Algorithm for finding approximate minimum tree that spans a given subset of vertices?

Question

Given a weighted graph and a subset of two vertices in the graph, finding a minimum tree that spans all (both) vertices in the given subset reduces to finding a shortest path between the two vertices in the subset, which can be efficiently computed using standard path finding algorithms such as A^*.

But what if we have more than two vertices in the subset? What if it contains n vertices? Is there an efficient algorithm for finding an approximate minimum tree that spans all those vertices?

I guess this problem is a generalization of both the problem of finding a shortest path between two vertices in a graph and the problem of finding a minimum spanning tree of a graph.

Edit: I realized that this problem is known as the Steiner tree problem, and is apparently NP-complete, so I changed my request for the algorithm to find a minimum such tree to finding an approximate minimum tree.

Answer 1

There is! In fact there are two :) First of all we need to talk about what you are actually asking for. The algorithm you are looking for is an algorithm that finds the minimum spanning tree for any (coherent) graph. MSTs (minimal spanning trees) are trees that give the least weighted coherent tree that connects all points in the graph, using the minimal weight sum of vertices needed. Here is an example :

If you are intrested I recommend you read the wikipedia article https://en.wikipedia.org/wiki/Minimum_spanning_tree

The properties of of MSTs are numerous and a hole topic on its own in graph theorem. I'm not going to go in any further detail, as I just wanted to give some context.

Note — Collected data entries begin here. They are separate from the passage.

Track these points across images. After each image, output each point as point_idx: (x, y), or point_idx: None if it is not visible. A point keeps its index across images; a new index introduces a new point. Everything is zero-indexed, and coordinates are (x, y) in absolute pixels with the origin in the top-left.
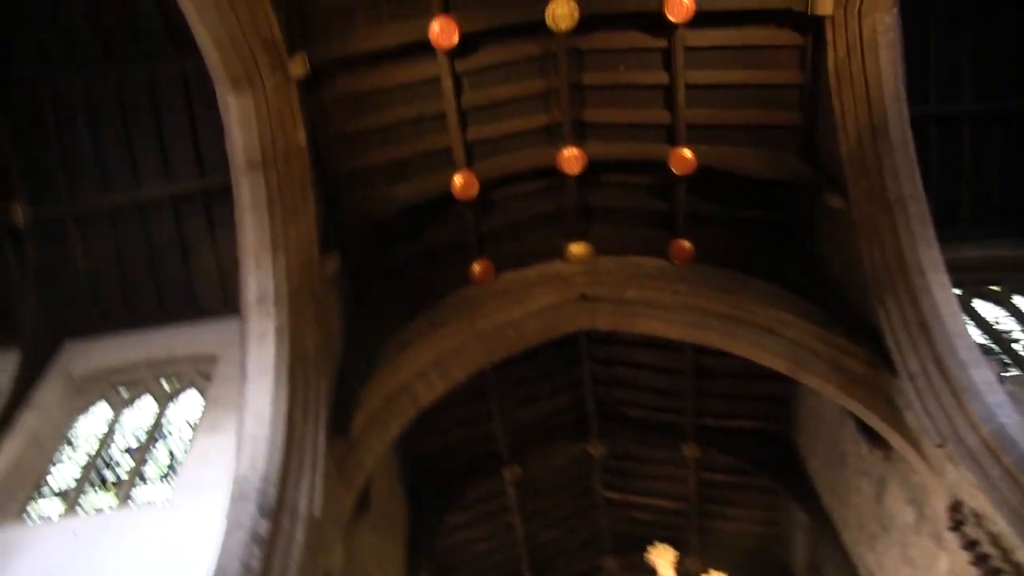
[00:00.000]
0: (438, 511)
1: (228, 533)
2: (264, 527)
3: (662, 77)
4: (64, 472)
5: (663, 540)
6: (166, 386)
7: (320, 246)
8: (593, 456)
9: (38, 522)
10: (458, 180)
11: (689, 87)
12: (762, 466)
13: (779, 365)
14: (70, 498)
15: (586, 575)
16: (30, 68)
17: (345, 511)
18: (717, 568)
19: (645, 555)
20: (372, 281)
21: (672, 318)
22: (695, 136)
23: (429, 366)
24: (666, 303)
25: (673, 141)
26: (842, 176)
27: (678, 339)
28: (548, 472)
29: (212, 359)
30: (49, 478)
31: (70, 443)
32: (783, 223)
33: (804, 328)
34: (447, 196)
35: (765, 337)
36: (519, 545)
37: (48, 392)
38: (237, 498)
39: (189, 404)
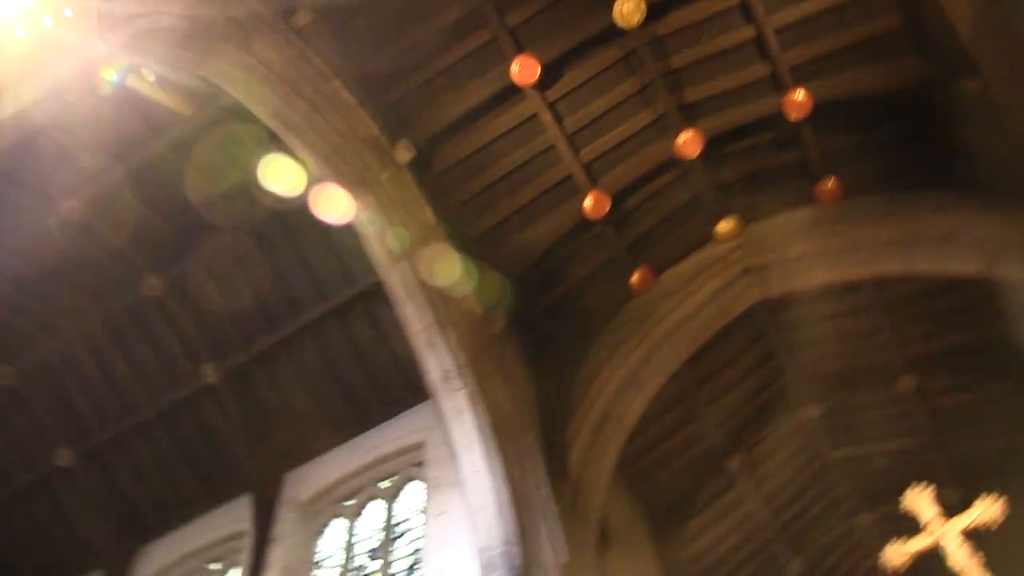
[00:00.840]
0: (678, 522)
1: None
2: None
3: (748, 32)
4: None
5: (911, 482)
6: (387, 484)
7: (482, 309)
8: (810, 421)
9: None
10: (588, 202)
11: (778, 31)
12: (986, 377)
13: (969, 268)
14: None
15: (843, 538)
16: None
17: (589, 549)
18: (976, 492)
19: (899, 502)
20: (540, 324)
21: (842, 260)
22: (801, 76)
23: (623, 386)
24: (831, 248)
25: (780, 89)
26: (968, 58)
27: (856, 279)
28: (770, 450)
29: (419, 446)
30: None
31: (318, 564)
32: (920, 129)
33: (983, 222)
34: (582, 221)
35: (946, 246)
36: (766, 529)
37: (285, 524)
38: (487, 568)
39: (413, 494)
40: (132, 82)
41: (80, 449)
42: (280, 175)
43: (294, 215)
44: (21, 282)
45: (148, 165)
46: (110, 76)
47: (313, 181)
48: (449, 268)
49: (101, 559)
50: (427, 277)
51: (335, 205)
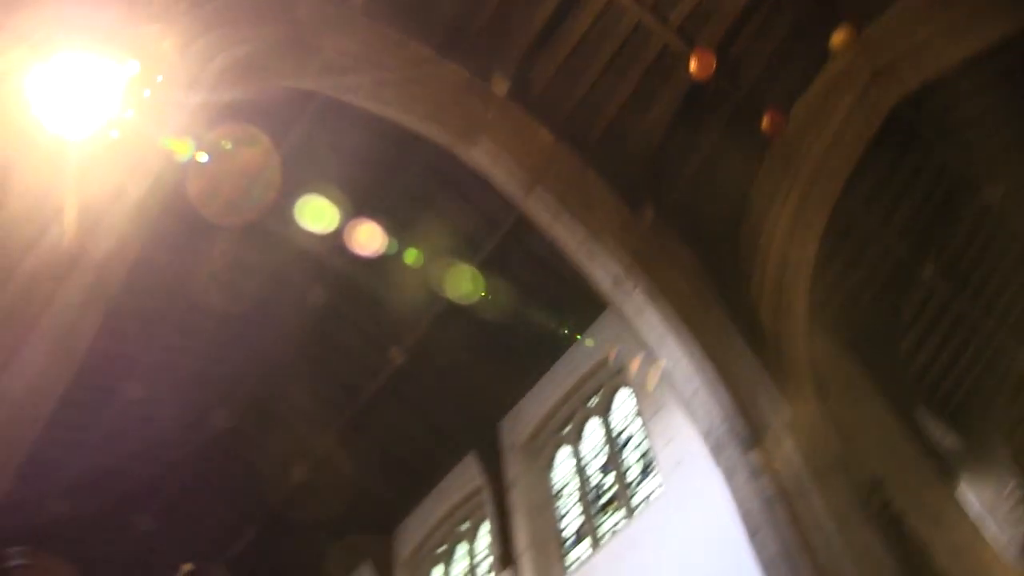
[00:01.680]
0: (889, 348)
1: (730, 480)
2: (755, 456)
3: None
4: (571, 519)
5: None
6: (596, 400)
7: (627, 200)
8: (994, 200)
9: (579, 566)
10: (693, 65)
11: None
12: None
13: None
14: (590, 534)
15: None
16: None
17: (809, 401)
18: None
19: None
20: (687, 201)
21: (978, 23)
22: None
23: (790, 231)
24: (956, 20)
25: None
26: None
27: (998, 40)
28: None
29: (611, 359)
30: (564, 531)
31: (557, 495)
32: None
33: None
34: (694, 87)
35: None
36: (982, 326)
37: (514, 468)
38: (717, 449)
39: (623, 402)
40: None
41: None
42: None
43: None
44: None
45: None
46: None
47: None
48: (580, 178)
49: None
50: (564, 193)
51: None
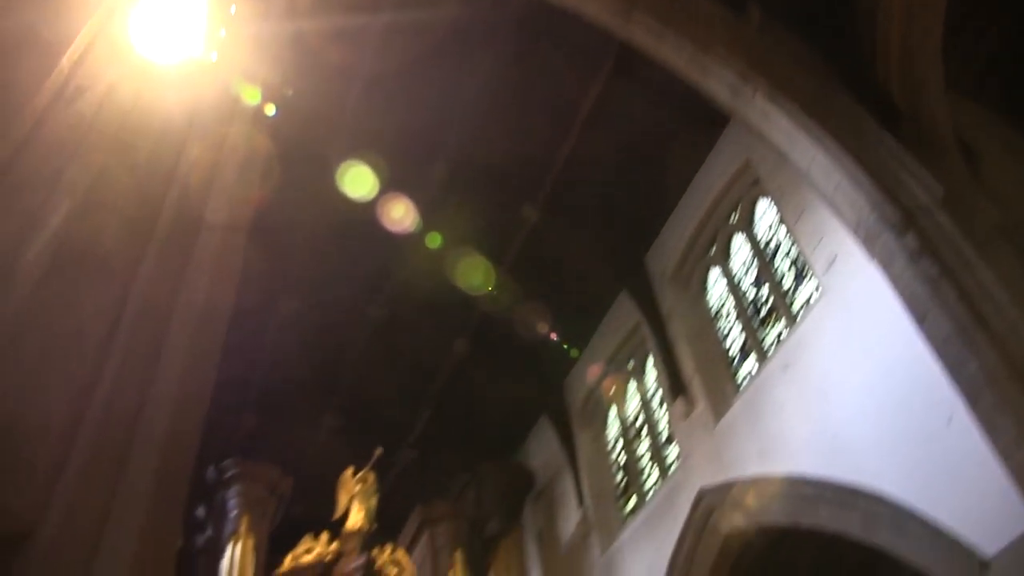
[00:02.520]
0: None
1: (888, 268)
2: (911, 240)
3: None
4: (733, 337)
5: None
6: (736, 216)
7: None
8: None
9: (750, 381)
10: None
11: None
12: None
13: None
14: (755, 349)
15: None
16: None
17: (960, 173)
18: None
19: None
20: None
21: None
22: None
23: None
24: None
25: None
26: None
27: None
28: None
29: (746, 167)
30: (729, 351)
31: (716, 317)
32: None
33: None
34: None
35: None
36: None
37: (667, 299)
38: (869, 240)
39: (765, 211)
40: None
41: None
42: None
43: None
44: None
45: None
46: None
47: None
48: None
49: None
50: (664, 12)
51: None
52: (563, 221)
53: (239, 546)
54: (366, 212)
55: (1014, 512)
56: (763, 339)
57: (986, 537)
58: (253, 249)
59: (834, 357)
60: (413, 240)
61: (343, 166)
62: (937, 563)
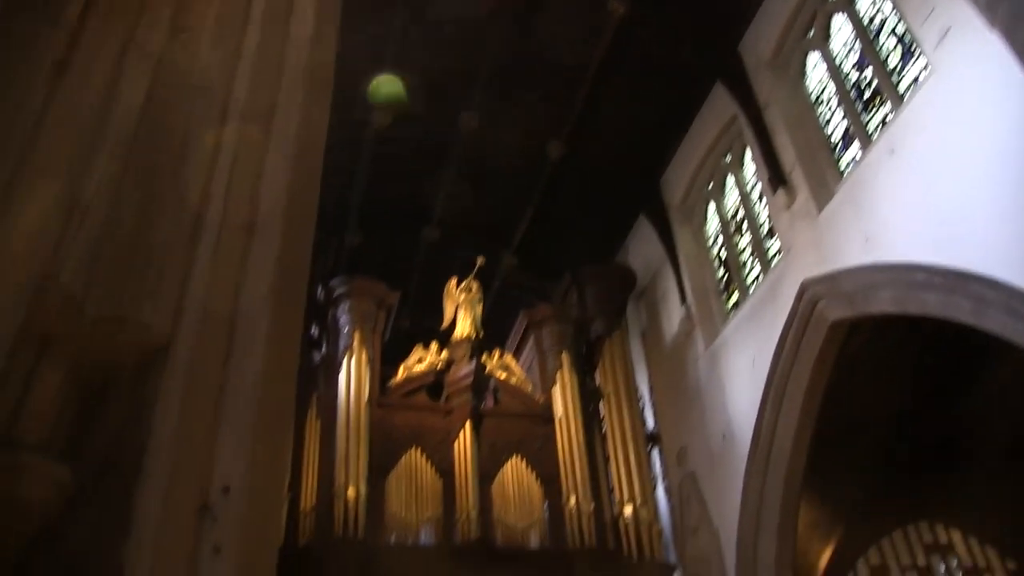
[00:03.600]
0: None
1: (1011, 37)
2: None
3: None
4: (835, 123)
5: None
6: None
7: None
8: None
9: (853, 167)
10: None
11: None
12: None
13: None
14: (859, 134)
15: None
16: None
17: None
18: None
19: None
20: None
21: None
22: None
23: None
24: None
25: None
26: None
27: None
28: None
29: None
30: (831, 137)
31: (817, 102)
32: None
33: None
34: None
35: None
36: None
37: (764, 87)
38: (991, 6)
39: None
40: None
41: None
42: None
43: None
44: None
45: None
46: None
47: None
48: None
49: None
50: None
51: None
52: (651, 13)
53: (354, 360)
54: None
55: None
56: (867, 124)
57: None
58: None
59: (945, 139)
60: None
61: None
62: None
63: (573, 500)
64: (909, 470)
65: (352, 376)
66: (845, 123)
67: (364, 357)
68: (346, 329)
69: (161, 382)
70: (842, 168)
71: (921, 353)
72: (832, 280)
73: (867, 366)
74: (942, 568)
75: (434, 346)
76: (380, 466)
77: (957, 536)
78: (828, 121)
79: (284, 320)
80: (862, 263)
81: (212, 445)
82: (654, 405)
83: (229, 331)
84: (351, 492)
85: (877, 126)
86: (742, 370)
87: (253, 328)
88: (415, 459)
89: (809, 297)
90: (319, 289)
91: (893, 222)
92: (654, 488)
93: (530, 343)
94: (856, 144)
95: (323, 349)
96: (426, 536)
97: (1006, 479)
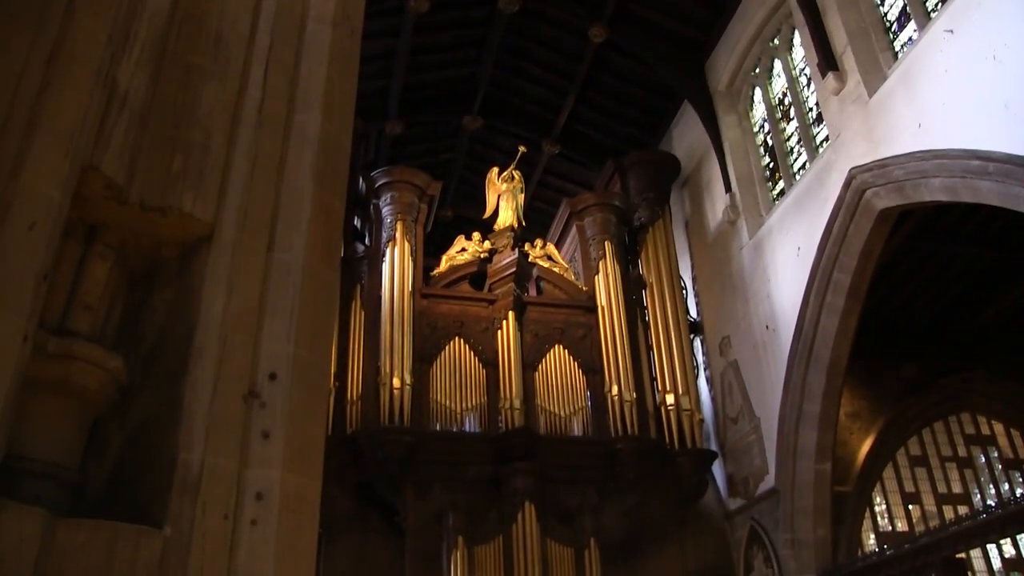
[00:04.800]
0: None
1: None
2: None
3: None
4: (890, 3)
5: None
6: None
7: None
8: None
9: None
10: None
11: None
12: None
13: None
14: (915, 13)
15: None
16: None
17: None
18: None
19: None
20: None
21: None
22: None
23: None
24: None
25: None
26: None
27: None
28: None
29: None
30: (886, 16)
31: None
32: None
33: None
34: None
35: None
36: None
37: None
38: None
39: None
40: None
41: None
42: None
43: None
44: None
45: None
46: None
47: None
48: None
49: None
50: None
51: None
52: None
53: (396, 251)
54: None
55: None
56: (925, 1)
57: None
58: None
59: (1008, 17)
60: None
61: None
62: None
63: (616, 389)
64: (953, 362)
65: (395, 267)
66: (901, 1)
67: (407, 248)
68: (388, 220)
69: (206, 270)
70: (896, 49)
71: (972, 243)
72: (882, 168)
73: (915, 256)
74: (982, 459)
75: (476, 236)
76: (424, 356)
77: (999, 428)
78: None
79: (326, 203)
80: (914, 150)
81: (258, 332)
82: (697, 295)
83: (272, 217)
84: (396, 382)
85: (936, 3)
86: (787, 260)
87: (296, 213)
88: (459, 348)
89: (857, 185)
90: (360, 181)
91: (949, 106)
92: (696, 377)
93: (573, 232)
94: (912, 24)
95: (366, 240)
96: (470, 424)
97: None
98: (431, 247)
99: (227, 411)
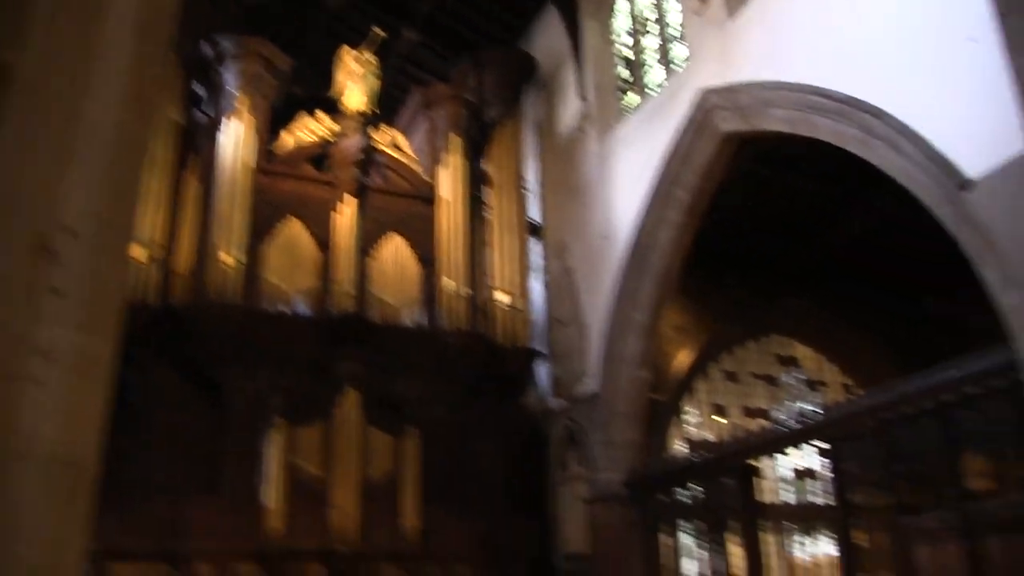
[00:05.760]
0: None
1: None
2: None
3: None
4: None
5: None
6: None
7: None
8: None
9: None
10: None
11: None
12: None
13: None
14: None
15: None
16: None
17: None
18: None
19: None
20: None
21: None
22: None
23: None
24: None
25: None
26: None
27: None
28: None
29: None
30: None
31: None
32: None
33: None
34: None
35: None
36: None
37: None
38: None
39: None
40: None
41: None
42: None
43: None
44: None
45: None
46: None
47: None
48: None
49: None
50: None
51: None
52: None
53: (239, 123)
54: None
55: (1007, 136)
56: None
57: (974, 159)
58: None
59: None
60: None
61: None
62: (925, 183)
63: (449, 283)
64: (778, 287)
65: (236, 140)
66: None
67: (250, 121)
68: (233, 90)
69: (3, 112)
70: None
71: (809, 177)
72: (730, 92)
73: (755, 182)
74: (787, 378)
75: (325, 117)
76: (259, 233)
77: (808, 352)
78: None
79: (147, 55)
80: (764, 79)
81: (57, 184)
82: (543, 198)
83: (83, 63)
84: (228, 257)
85: None
86: (631, 172)
87: (110, 62)
88: (296, 229)
89: (705, 106)
90: (203, 44)
91: (799, 40)
92: (529, 278)
93: (423, 123)
94: None
95: (207, 109)
96: (302, 307)
97: (858, 306)
98: (278, 124)
99: (14, 264)
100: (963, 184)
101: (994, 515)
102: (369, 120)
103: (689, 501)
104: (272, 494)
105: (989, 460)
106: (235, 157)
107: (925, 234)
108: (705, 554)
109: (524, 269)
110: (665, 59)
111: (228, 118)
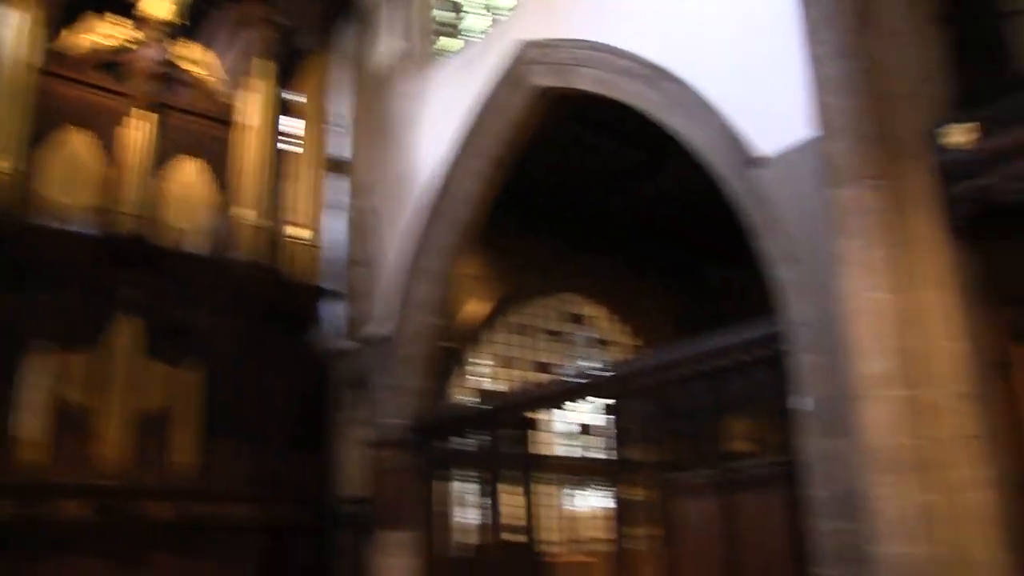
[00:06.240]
0: None
1: None
2: None
3: None
4: None
5: None
6: None
7: None
8: None
9: None
10: None
11: None
12: None
13: None
14: None
15: None
16: None
17: None
18: None
19: None
20: None
21: None
22: None
23: None
24: None
25: None
26: None
27: None
28: None
29: None
30: None
31: None
32: None
33: None
34: None
35: None
36: None
37: None
38: None
39: None
40: None
41: None
42: None
43: None
44: None
45: None
46: None
47: None
48: None
49: None
50: None
51: None
52: None
53: (19, 16)
54: None
55: (800, 120)
56: None
57: (768, 138)
58: None
59: None
60: None
61: None
62: (719, 155)
63: (243, 212)
64: (582, 245)
65: (16, 33)
66: None
67: (35, 15)
68: None
69: None
70: None
71: (617, 137)
72: (549, 47)
73: (567, 139)
74: (578, 336)
75: (127, 22)
76: (39, 140)
77: (602, 312)
78: None
79: None
80: (581, 38)
81: None
82: (354, 136)
83: None
84: (2, 163)
85: None
86: (443, 117)
87: None
88: (80, 139)
89: (523, 58)
90: None
91: (619, 3)
92: (324, 214)
93: (231, 43)
94: None
95: None
96: (83, 225)
97: (656, 268)
98: (65, 21)
99: None
100: (753, 161)
101: (749, 473)
102: (175, 31)
103: (473, 450)
104: (30, 424)
105: (752, 423)
106: (16, 53)
107: (719, 205)
108: (483, 502)
109: (319, 205)
110: (492, 6)
111: (6, 6)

Two algorithms are often used to solve this problem :

1. Prims algorithm Prims algorithm was first discovered by Vojtech Jarnik as early as 1930 and later rediscovered by Prim in 1957 and again rediscoverd by my personal idol Edsger W. Dijkstra in 1959 the alogritmn is called the Prim or Jarnik-Prim or Jarnik-Prim-Dijkstra alogrithm depending on the source. It creates a MST using the following pseudo code

Given : a coherent graph G(V,E) with n vertices
Result : R an MST for the graph G
Algorithm :
set R equal to a graph with one vertex and an empty set of edges
while R has less then n-1 edges repeat : 
    1) choose an edge (u,v) in E with u in R and v not in R and the weight of (u,v) being the         minimal weight of al the edges who have a start point in T but not an endpoint
    2) Add (u,v) to the edges of R together with the vertices v

Here is a visualization :

2) Kuskal's algorithm : An other algorithm a little less known algorithms is Kruskal's algorithm. It achieves exactly the same thing as Prim's algorithm, but it invariant defers and the pseudo code is the following :

    Given : a coherent graph G(V,E) with n vertices
    Result : R an MST for the graph G
    Make R a graph with an empty set of vertices an edges
    while R has less then n-1 edges repeat :
        1) take (u,v) the least weighted edge that does not make a circle in R
        2) add (u,v) to R ass well as their vertices
        // while adding the vertices you shouldnt keep doubles ofcourse

Here is a visualization :

The difference with Prim's algorithm is that Kruskal's algorithm does not have a coherent graph at all times. This is also not specified in the invariant of Kruskal's algorithm. Here is a link to the proof of correctness of both algortihms :

1. Prim : https://home.uncg.edu/cmp/faculty/srtate/330.f16/primsproof.pdf
2. Kruskal : http://people.qc.cuny.edu/faculty/christopher.hanusa/courses/634sp12/Documents/KruskalProof.pdf

Hope this answers your question.

Answer 2

There is no need to look for an approximate algorithm. State-of-the-art software usually finds optimal solutions even for Steiner tree problems with hundreds of thousands of edges. See https://scipjack.zib.de/ for the fastest software (disclaimer: I am one of the developers)